DATA:
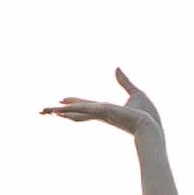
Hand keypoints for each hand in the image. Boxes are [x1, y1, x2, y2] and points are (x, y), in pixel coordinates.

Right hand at [42, 75, 161, 142]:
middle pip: (75, 111)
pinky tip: (59, 110)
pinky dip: (71, 109)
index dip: (72, 103)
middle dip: (59, 111)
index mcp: (106, 110)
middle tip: (42, 111)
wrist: (151, 126)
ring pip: (75, 111)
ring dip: (58, 111)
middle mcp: (100, 113)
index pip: (85, 105)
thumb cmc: (147, 114)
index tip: (60, 101)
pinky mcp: (103, 112)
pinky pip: (84, 109)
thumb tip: (117, 68)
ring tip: (43, 111)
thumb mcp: (135, 92)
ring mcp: (100, 114)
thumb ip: (124, 81)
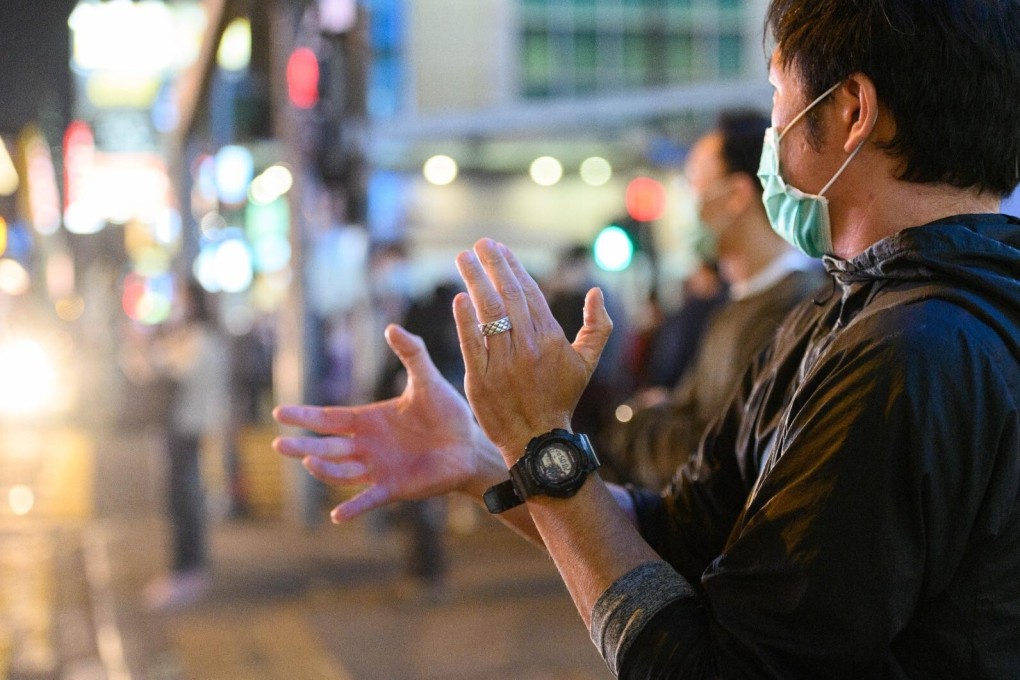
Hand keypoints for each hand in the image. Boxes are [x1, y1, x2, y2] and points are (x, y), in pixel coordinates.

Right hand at [273, 325, 485, 521]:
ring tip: (309, 463)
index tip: (279, 412)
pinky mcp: (394, 488)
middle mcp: (366, 447)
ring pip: (341, 472)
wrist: (470, 445)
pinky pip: (369, 500)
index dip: (305, 416)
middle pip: (326, 448)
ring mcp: (377, 469)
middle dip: (303, 446)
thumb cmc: (447, 414)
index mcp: (367, 421)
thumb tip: (392, 327)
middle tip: (279, 444)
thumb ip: (412, 354)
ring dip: (324, 470)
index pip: (329, 419)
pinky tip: (337, 516)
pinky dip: (354, 508)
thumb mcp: (427, 380)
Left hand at [452, 239, 613, 461]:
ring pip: (488, 315)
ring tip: (463, 259)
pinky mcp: (480, 380)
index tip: (500, 249)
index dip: (514, 268)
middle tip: (480, 244)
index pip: (530, 294)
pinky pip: (472, 344)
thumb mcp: (586, 363)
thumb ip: (598, 327)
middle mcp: (527, 347)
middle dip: (494, 266)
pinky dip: (465, 320)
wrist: (538, 441)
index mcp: (551, 339)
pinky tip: (458, 298)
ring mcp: (503, 364)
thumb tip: (596, 293)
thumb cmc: (560, 398)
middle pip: (508, 297)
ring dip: (475, 282)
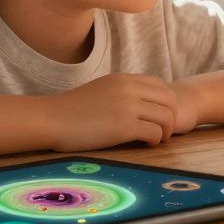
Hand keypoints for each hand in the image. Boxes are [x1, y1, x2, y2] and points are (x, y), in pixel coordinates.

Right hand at [43, 73, 190, 151]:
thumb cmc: (72, 110)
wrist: (52, 119)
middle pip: (169, 101)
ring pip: (166, 117)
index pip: (161, 86)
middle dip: (171, 118)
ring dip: (165, 131)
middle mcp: (130, 89)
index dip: (166, 103)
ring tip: (156, 140)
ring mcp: (128, 106)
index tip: (159, 117)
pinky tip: (146, 145)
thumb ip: (121, 92)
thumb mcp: (102, 90)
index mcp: (124, 79)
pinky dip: (155, 140)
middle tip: (162, 132)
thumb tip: (139, 103)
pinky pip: (154, 133)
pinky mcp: (124, 126)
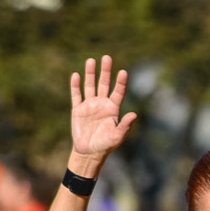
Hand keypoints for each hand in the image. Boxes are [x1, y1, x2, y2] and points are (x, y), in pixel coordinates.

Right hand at [69, 55, 137, 170]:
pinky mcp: (78, 110)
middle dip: (105, 71)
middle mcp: (102, 104)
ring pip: (90, 86)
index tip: (123, 72)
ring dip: (90, 74)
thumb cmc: (106, 145)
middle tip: (107, 58)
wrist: (89, 152)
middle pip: (104, 84)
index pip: (118, 92)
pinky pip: (77, 95)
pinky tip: (76, 75)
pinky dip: (76, 86)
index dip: (120, 82)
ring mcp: (89, 105)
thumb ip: (125, 125)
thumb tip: (134, 114)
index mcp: (113, 109)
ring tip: (91, 60)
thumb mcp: (117, 136)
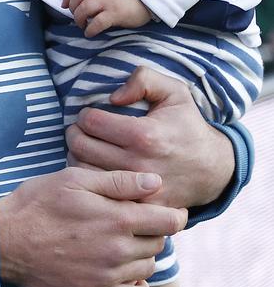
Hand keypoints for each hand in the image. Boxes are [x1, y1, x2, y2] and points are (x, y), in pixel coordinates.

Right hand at [0, 166, 186, 286]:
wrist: (7, 240)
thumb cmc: (39, 202)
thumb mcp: (75, 178)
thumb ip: (118, 181)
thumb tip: (155, 182)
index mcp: (116, 218)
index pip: (167, 220)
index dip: (174, 212)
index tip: (170, 207)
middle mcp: (117, 251)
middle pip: (159, 242)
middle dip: (154, 228)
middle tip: (137, 218)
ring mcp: (107, 277)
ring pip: (147, 266)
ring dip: (143, 252)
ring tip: (122, 238)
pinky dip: (134, 282)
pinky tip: (121, 267)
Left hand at [62, 0, 150, 36]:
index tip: (64, 4)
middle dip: (72, 8)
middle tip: (75, 17)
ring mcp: (108, 0)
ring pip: (84, 9)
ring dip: (78, 19)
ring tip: (81, 25)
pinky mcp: (115, 13)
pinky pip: (96, 22)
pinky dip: (90, 29)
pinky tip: (89, 33)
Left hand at [66, 66, 234, 208]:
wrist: (212, 168)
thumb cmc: (187, 124)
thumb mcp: (174, 90)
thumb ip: (144, 79)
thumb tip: (114, 97)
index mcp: (144, 134)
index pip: (91, 122)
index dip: (84, 114)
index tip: (89, 115)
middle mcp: (138, 164)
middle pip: (82, 146)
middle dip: (75, 133)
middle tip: (80, 130)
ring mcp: (137, 189)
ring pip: (84, 172)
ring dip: (77, 156)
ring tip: (85, 147)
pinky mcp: (138, 207)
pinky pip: (99, 194)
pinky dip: (90, 181)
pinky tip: (95, 169)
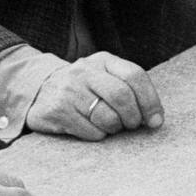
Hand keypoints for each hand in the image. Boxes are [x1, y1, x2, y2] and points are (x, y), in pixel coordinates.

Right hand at [26, 52, 162, 139]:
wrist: (39, 90)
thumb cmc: (85, 87)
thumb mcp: (105, 77)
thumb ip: (130, 89)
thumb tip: (156, 118)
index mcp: (103, 60)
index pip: (135, 75)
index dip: (150, 101)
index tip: (156, 120)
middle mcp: (85, 72)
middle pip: (122, 96)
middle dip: (133, 117)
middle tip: (132, 125)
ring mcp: (69, 90)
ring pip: (107, 117)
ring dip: (115, 128)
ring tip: (110, 125)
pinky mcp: (57, 110)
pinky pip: (90, 131)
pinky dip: (97, 135)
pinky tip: (90, 127)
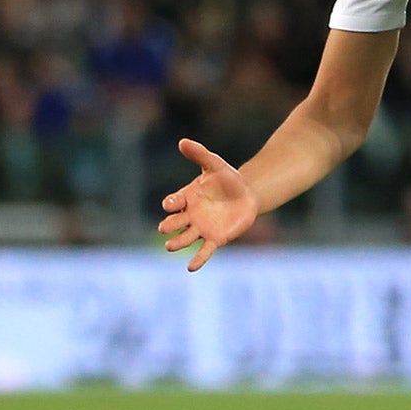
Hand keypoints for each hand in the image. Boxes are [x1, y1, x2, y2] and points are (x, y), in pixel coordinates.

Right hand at [158, 139, 258, 271]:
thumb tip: (182, 141)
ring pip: (186, 238)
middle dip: (169, 225)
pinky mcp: (215, 239)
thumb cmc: (227, 178)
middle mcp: (190, 215)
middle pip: (175, 222)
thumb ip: (199, 154)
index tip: (171, 204)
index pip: (174, 202)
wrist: (247, 194)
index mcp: (187, 197)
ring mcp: (202, 228)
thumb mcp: (215, 164)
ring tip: (170, 247)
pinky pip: (204, 251)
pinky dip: (198, 259)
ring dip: (178, 243)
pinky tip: (190, 268)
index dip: (171, 203)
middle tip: (164, 228)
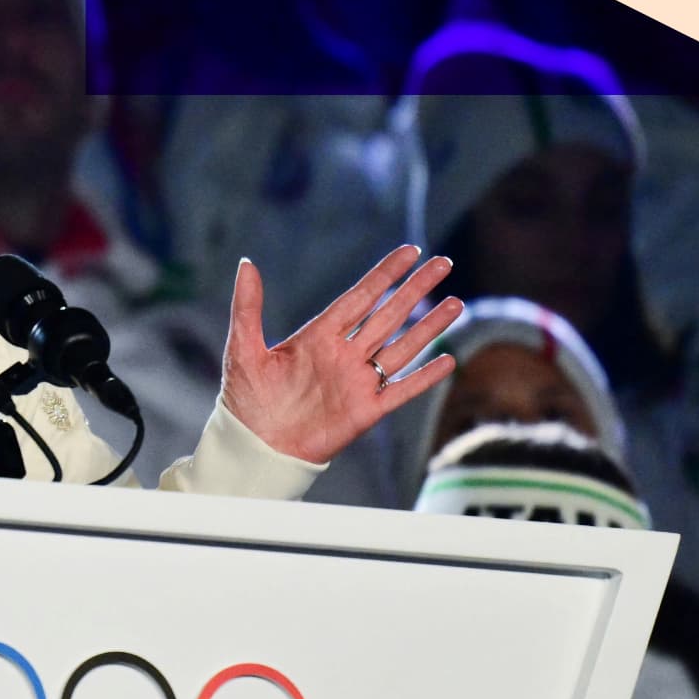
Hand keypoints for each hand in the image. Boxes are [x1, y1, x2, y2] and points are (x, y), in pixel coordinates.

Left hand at [220, 245, 461, 464]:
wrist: (254, 447)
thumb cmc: (245, 400)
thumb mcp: (242, 348)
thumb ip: (248, 306)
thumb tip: (246, 263)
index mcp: (318, 336)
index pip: (360, 297)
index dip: (385, 274)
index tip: (410, 251)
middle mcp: (343, 354)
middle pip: (388, 314)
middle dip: (416, 289)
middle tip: (444, 263)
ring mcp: (357, 382)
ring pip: (402, 347)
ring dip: (428, 326)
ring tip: (456, 303)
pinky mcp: (365, 411)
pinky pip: (401, 390)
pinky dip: (424, 377)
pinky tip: (447, 360)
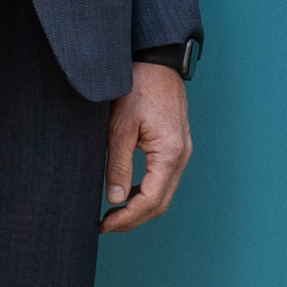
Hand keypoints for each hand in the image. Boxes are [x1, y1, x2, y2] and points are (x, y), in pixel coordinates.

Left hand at [101, 62, 191, 232]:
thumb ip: (118, 165)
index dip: (127, 218)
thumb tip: (115, 199)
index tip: (104, 225)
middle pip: (160, 203)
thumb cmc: (138, 87)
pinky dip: (147, 191)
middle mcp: (182, 156)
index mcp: (170, 154)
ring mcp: (182, 151)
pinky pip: (164, 178)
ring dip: (140, 207)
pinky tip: (127, 192)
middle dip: (134, 219)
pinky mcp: (176, 145)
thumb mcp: (120, 127)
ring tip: (113, 212)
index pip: (151, 201)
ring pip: (164, 193)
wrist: (157, 60)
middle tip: (106, 225)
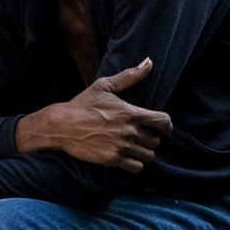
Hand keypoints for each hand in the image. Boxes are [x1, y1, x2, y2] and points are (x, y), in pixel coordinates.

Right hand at [22, 58, 172, 171]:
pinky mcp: (112, 159)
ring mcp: (122, 146)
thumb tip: (149, 62)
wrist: (62, 125)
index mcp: (131, 113)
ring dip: (144, 153)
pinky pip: (136, 167)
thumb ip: (129, 76)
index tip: (164, 130)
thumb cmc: (83, 104)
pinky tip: (128, 158)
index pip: (164, 122)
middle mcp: (129, 131)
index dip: (167, 127)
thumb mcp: (105, 86)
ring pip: (148, 156)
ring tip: (135, 148)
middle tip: (142, 138)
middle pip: (156, 141)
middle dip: (151, 140)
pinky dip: (135, 164)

WORK REQUIRED:
Pictures in the material above should be skipped; print exactly the lines from the one with "index tip: (159, 117)" through the one with "pinky mcp: (115, 13)".

ANSWER SECTION:
index tip: (159, 117)
pinky tip: (146, 145)
thumb ip: (121, 92)
thumb mcp: (102, 90)
index mcp: (124, 79)
pinky dip: (155, 140)
middle tip: (162, 132)
thumb tip: (139, 103)
pinky pip: (154, 133)
pinky mcp: (124, 126)
Hand keypoints for each hand in the image. Boxes are [x1, y1, x2, y2] and points are (x, y), in pixel coordinates.

Right hand at [69, 55, 137, 170]:
pinky mcp: (78, 110)
middle dip: (105, 71)
middle mcp: (102, 104)
ring pip: (90, 86)
index tip: (123, 72)
ring dip: (90, 74)
thumb cmc: (106, 145)
middle tip: (107, 58)
wrist: (89, 152)
middle pip: (104, 84)
index pip: (118, 92)
pinky pip: (77, 95)
pinky tip: (76, 75)
pinky dip: (76, 86)
index dip: (120, 82)
ring mcp: (89, 105)
thumb ip: (125, 125)
thumb tip: (134, 114)
index mcp: (113, 109)
ring tip: (91, 60)
thumb mcp: (117, 136)
Hand keypoints for each hand in the image. Boxes are [x1, y1, x2, y2] and points are (x, y), in pixel coordinates.

Right hand at [0, 166, 186, 286]:
wrist: (7, 240)
thumb cmc: (39, 202)
thumb mcp: (75, 178)
thumb ip: (118, 181)
thumb tip: (155, 182)
index mcp: (116, 218)
index pip: (167, 220)
index dip: (174, 212)
index tip: (170, 207)
middle mcp: (117, 251)
middle pip: (159, 242)
middle dip: (154, 228)
middle tip: (137, 218)
ring mcp: (107, 277)
ring pip: (147, 266)
ring dip: (143, 252)
ring tip: (122, 238)
pinky dip: (134, 282)
pinky tip: (121, 267)
Left hand at [62, 0, 150, 36]:
index tip: (64, 4)
middle dip: (72, 8)
middle tip: (75, 17)
ring mcp: (108, 0)
ring pip: (84, 9)
ring dip: (78, 19)
ring tip: (81, 25)
pinky mcp: (115, 13)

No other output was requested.